# Widget to toggle LTE



## brenucj (Nov 23, 2011)

I know people have been looking for this for the Thunderbolt and Rezound. This works on my Thunderbolt. I use an app called EasyProfiles Pro,and after a little research, found out you can build a toggle widget with this if you want.

There is a two week trial version available in the Market.

Once in the app, press menu/options/Support for Rooted Devices
Enable System Bonding and Preferred Network Mode

Add two profiles
Name the first LTEOn, tap on the Wireless tab, scroll down to Preferred Network Mode, tap on the icon on the left to turn it on, then tap on the icon on the right and select CDMA_AND_LTE_EVDO.
Name the second LTEOff, tap on the Wireless tab, scroll down to Preferred Network Mode, tap on the icon on the left to turn it on, the tap on the icon on the right and select CDMA.

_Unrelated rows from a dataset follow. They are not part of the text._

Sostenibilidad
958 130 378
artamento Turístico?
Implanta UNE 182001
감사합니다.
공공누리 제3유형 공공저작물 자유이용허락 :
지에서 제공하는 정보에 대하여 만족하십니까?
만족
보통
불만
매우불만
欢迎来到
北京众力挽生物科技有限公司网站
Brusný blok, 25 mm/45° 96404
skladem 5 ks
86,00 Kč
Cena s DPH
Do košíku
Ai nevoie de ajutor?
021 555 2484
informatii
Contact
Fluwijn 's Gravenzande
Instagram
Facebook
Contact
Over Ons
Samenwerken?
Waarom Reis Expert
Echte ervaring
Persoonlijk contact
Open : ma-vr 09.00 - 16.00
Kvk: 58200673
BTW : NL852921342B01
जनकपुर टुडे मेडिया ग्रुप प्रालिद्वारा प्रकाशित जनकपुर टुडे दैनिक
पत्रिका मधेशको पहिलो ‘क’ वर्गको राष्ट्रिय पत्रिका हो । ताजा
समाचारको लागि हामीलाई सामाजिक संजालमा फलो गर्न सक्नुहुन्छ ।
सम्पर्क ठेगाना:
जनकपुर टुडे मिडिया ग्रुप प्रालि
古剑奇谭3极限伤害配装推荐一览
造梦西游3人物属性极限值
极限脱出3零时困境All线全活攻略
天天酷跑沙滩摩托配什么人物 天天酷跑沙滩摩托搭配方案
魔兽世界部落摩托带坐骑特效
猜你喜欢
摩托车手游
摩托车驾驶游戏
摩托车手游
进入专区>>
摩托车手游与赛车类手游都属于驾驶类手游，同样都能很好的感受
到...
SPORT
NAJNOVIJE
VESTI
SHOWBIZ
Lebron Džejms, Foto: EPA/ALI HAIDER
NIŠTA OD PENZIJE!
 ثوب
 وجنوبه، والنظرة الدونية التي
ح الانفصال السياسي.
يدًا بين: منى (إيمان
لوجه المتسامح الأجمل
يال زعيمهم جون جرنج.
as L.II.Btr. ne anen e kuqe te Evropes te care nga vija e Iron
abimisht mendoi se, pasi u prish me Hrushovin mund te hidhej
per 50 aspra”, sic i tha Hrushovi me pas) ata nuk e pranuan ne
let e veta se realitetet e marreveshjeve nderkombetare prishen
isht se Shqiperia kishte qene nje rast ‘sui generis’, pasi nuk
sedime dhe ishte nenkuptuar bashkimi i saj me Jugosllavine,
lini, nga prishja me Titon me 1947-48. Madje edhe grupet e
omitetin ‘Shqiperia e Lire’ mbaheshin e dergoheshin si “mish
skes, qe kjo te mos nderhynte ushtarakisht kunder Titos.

Now use Personalize to add your easy profiles widget to your home screen.

Hope this helps

I also use this app to turn off wifi when I leave home which conserves the battery.


----------



## ohnoyoudidnt (Jun 30, 2011)

Option is there in powerwidget options for most aosp roms that I know of

Sent from my HTC ThunderBolt using Tapatalk


----------